Il tombe sur Hautmont une petite pluie glaciale. Il est dix heures du matin et c'est comme si le jour ne s'était pas tout à fait levé. La température flirte avec le zéro degré. Il y a cinq mois, dans la nuit du 3 août, une tornade et des vents soufflant jusqu'à 320 km/h avaient ravagé ce quartier populaire de la ville, provoqué la mort de trois personnes, saccagé 1 600 logements.

Dans le mobile-home, il ne fait pas plus de 15°. « C'est pas étanche, rouspète Gérard. Le vent passe partout. Et pas de chance, cette année, l'hiver est en avance. Vers le 11 novembre, on a eu des rafales à 100 km/h. J'ai pas dormi deux nuits de suite ». Par la fenêtre, on aperçoit le terrain de foot, sa tribune scalpée, un immense sapin de Noël. De l'autre côté d'une rue boueuse, il y a encore toutes ces maisons éventrées, décapitées qui donnent à Hautmont un air de ville bombardée.

Dans cette rugueuse vallée de la Sambre, on a su encaisser par le passé les crises de la sidérurgie, les « restructurations » à répétition. Mais la tornade d'août en a laissé plus d'un à genoux. En a enfermé d'autres dans un silence gris. « Il y a beaucoup de souffrance ici », murmure Madani Hannachi. Qui depuis la première heure n'a cessé de courir les décombres pour épauler les uns et les autres. Ce fondeur de 65 ans, à la retraite, est devenu le « grand frère des sinistrés ».

À la fenêtre du préfabriqué qui lui sert de permanence et de refuge, au milieu des sacs de pommes de terre à distribuer, il a affiché son numéro de portable, avec cette précision « disponible 24h/24, 7jours/7 ». Lui, il en connaît un rayon sur les désarrois qui minent le quartier. Bien sûr, il y a eu les aides, la solidarité. « Mais il leur manque la chose la plus importante, leur maison, dit Madani. Ce sont, pour beaucoup, des personnes âgées. Elles ont travaillé toute leur vie pour construire leur baraque. Et, du jour au lendemain, plus rien. »

Comme Gérard et Josiane.
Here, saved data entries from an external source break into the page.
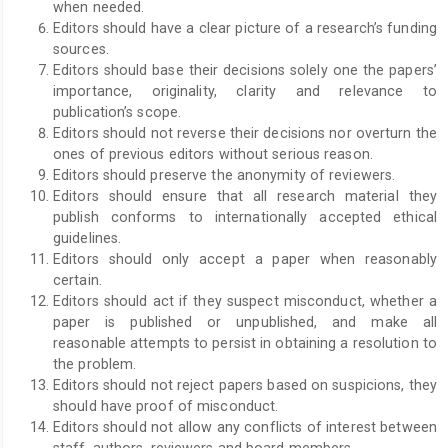
when needed.
Editors should have a clear picture of a research’s funding
sources.
Editors should base their decisions solely one the papers’
importance, originality, clarity and relevance to
publication’s scope.
Editors should not reverse their decisions nor overturn the
ones of previous editors without serious reason.
Editors should preserve the anonymity of reviewers.
Editors should ensure that all research material they
publish conforms to internationally accepted ethical
guidelines.
Editors should only accept a paper when reasonably
certain.
Editors should act if they suspect misconduct, whether a
paper is published or unpublished, and make all
reasonable attempts to persist in obtaining a resolution to
the problem.
Editors should not reject papers based on suspicions, they
should have proof of misconduct.
Editors should not allow any conflicts of interest between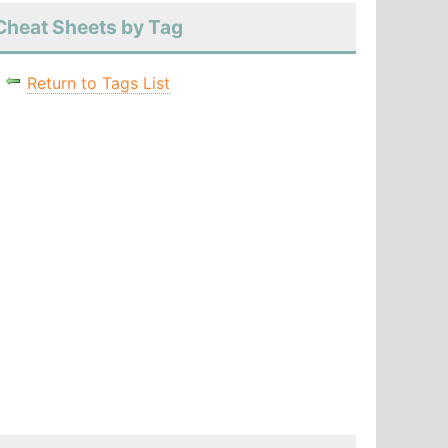
Cheat Sheets by Tag
Return to Tags List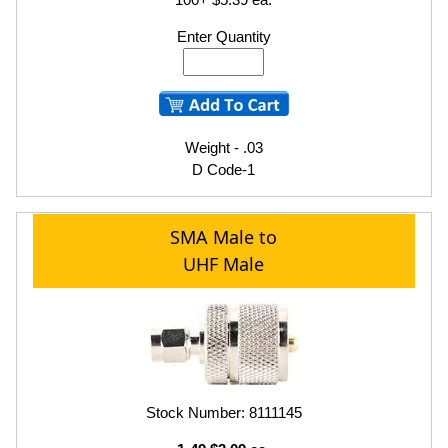
Enter Quantity
Weight - .03
D Code-1
SMA Male to
UHF Male
Stock Number: 8111145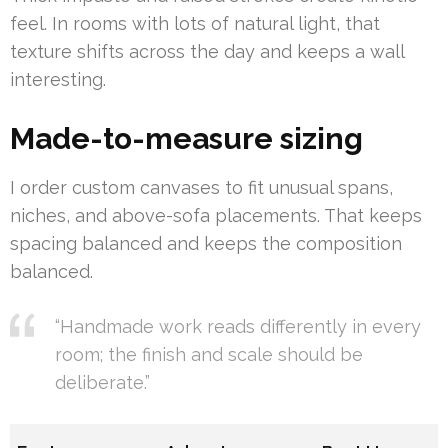
feel. In rooms with lots of natural light, that
texture shifts across the day and keeps a wall
interesting.
Made-to-measure sizing
I order custom canvases to fit unusual spans,
niches, and above-sofa placements. That keeps
spacing balanced and keeps the composition
balanced.
“Handmade work reads differently in every
room; the finish and scale should be
deliberate.”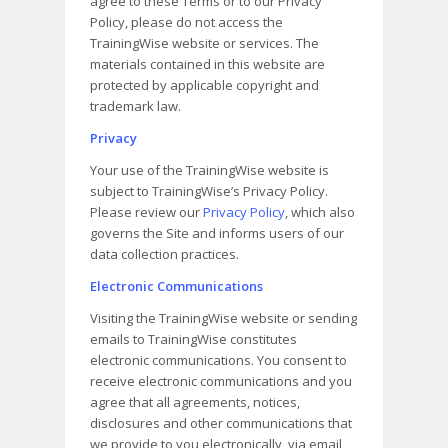
agree to these Terms or to our Privacy
Policy, please do not access the
TrainingWise website or services. The
materials contained in this website are
protected by applicable copyright and
trademark law.
Privacy
Your use of the TrainingWise website is
subject to TrainingWise’s Privacy Policy.
Please review our
Privacy Policy
, which also
governs the Site and informs users of our
data collection practices.
Electronic Communications
Visiting the TrainingWise website or sending
emails to TrainingWise constitutes
electronic communications. You consent to
receive electronic communications and you
agree that all agreements, notices,
disclosures and other communications that
we provide to you electronically, via email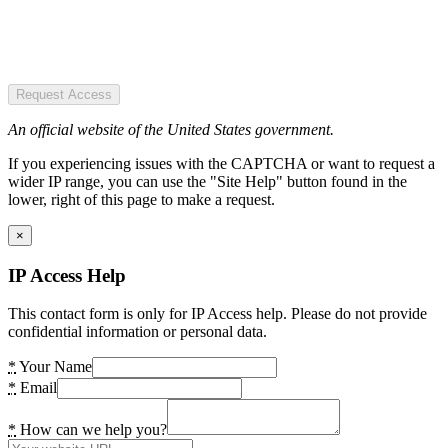
Request Access
An official website of the United States government.
If you experiencing issues with the CAPTCHA or want to request a
wider IP range, you can use the "Site Help" button found in the
lower, right of this page to make a request.
×
IP Access Help
This contact form is only for IP Access help. Please do not provide
confidential information or personal data.
*
Your Name
*
Email
*
How can we help you?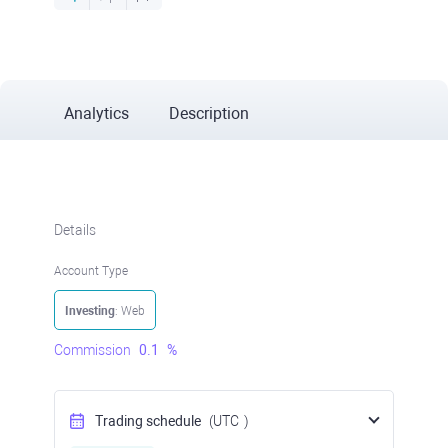
Analytics
Description
Details
Account Type
Investing
: Web
Commission
0.1
%
Trading schedule
(UTC
)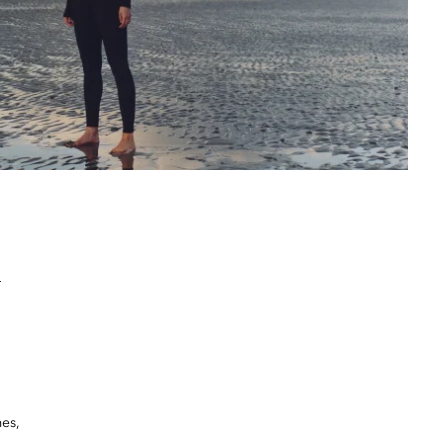
n
mes,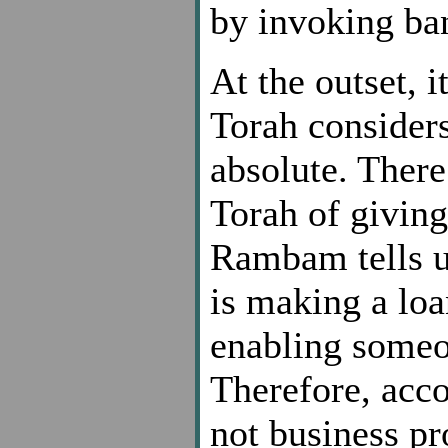
by invoking ba
At the outset, 
Torah considers
absolute. There
Torah of giving
Rambam tells us
is making a lo
enabling someon
Therefore, acco
not business pr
Depuis 1972, ils habitaient un peu plus bas, rue du Vélodrome, pas loin de ce bois qui semble avoir été pilonné. « Une maison en briques rouges, quinze mètres de façade, trois chambres, on se plaisait bien là. » Il n'en reste qu'une boîte à lettres en ferraille toute cabossée, quelques m2 de pelouse et au fond du jardin un des trois pigeonniers où Gérard élève depuis huit ans des pigeons voyageurs.

Il se rappelle la nuit du 3 août. Le dimanche, il avait participé à un concours avec ses oiseaux, il était fatigué, s'était couché tôt. Il se rappelle la fenêtre de la chambre soudain explosée, de l'eau partout, des cris. N'en dit pas plus. Dans les jours qui ont suivi la tornade, ça n'a pas traîné. Il a fait raser ce qu'il restait de la maison par les militaires.

Gérard et Josiane ont juste récupéré quelques photos, quelques papiers, des « bricoles ». Dans le mobile-home où ils vont passer les fêtes et sans doute un bon paquet de mois en 2009, rien n'est à eux. La télé, la machine à laver leur ont été offertes, même le bouquet de fleurs sur la petite table du séjour, un cadeau de la Croix-Rouge.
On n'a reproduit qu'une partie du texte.